Nik @, Sunday, 09.09.2007, 11:41 (vor 6921 Tagen) @ Massl

[zitat=Massl]Hallo ,
der letzte beitrag von uns (Archif)12.07.2007 Pyknloepsie ist die ganze geschichte beschrieben.
Wer kann mir über die Runterstufung von Med. bzw Absetzen von Orfiril etwas schreiben.
Unser Sohn ist seit ca.3 jahren Anfalsfrei, hat keine Anzeichen im EEG, geht es super , und der V.Siegel ist bei 50-60 einmal mehr und wenniger.
Bei einer Tab.einnahme 150/0/150.
Wer kann uns einen rat geben wie man das Orfiril long (Kapseln) reduzieren kann, 100 mg kapseln gibt es in Orfiril Long nicht,Ergonyl möchten wir Ihn nicht geben hatten schlechte Erfahrungen.
Besteht die möglichkeit für eine Einnahme150/0/0 ???? ist das Ausreichend ? Der Dock meint das der Zeitpunkt erst in ca. 10 Jahren ist.Und das ist uns zu Lange , weil man wirklich nichts mehr merkt und auch die Ärzte nichts veststellen können. Aber die Ärzte gehen immer nach Statistiken und Überdosierung vor.
[/zitat]
Hi Massl,
keine Ahnung wie alt euer Sohn ist und was ER will,aber ihr als Eltern habt ein Problem mit der Krankheit eures Sohnes glaube ich.Ich weiss auch nicht was dennächst ansteht(Berufswahl,oder ähnliches).
Bei der Absetzung von Orfiril retard Tabletten ist eine Zeitspanne von 10 Jahren normal.Versucht doch mal andere nicht auf Valproinsäurebasis gestützte Medi.
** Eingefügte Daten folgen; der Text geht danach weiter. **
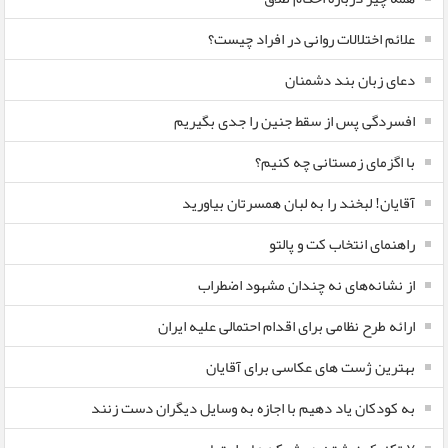
علائم اختلالات روانی در افراد چیست؟
دعای زبان بند دشمنان
افسردگی پس از سقط جنین را جدی بگیریم
با اگزمای زمستانی چه کنیم؟
آقایان! لبخند را به لبان همسرتان بیاورید
راهنمای انتخاب کت و پالتو
از نشانه‌های نه چندان مشهود اضطراب
ارائه طرح نظامی برای اقدام احتمالی علیه ایران
بهترین ژست های عکاسی برای آقایان
به کودکان یاد دهیم با اجازه به وسایل دیگران دست زنند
Auf jedenfall muss euer Sohn nicht nur Anfallsfrei sein um Abzusetzen zu können sondern er muss auch einen Anfall abwehren oder aus dem Weg gehen lernen.Kann er das? Sonst stürzt er sich in eine Depriphase beim ersten Anfall onne Medi.Er sollte die Antreibende Kraft sein und nicht die Eltern beim Absetzen.Ausserdem gibt einem die Einnahme von Medi eine phsychische Sicherheit,habe selber 4Jahre Orfiril nur aus Sicherheitsgründen genommen.
Kein Stress keine Panik und lasst dem Jungen die anfallsfrei Zeit geniessen.Macht lieber 1/2jährlich euer EEG und jährlich eure Leberwerte.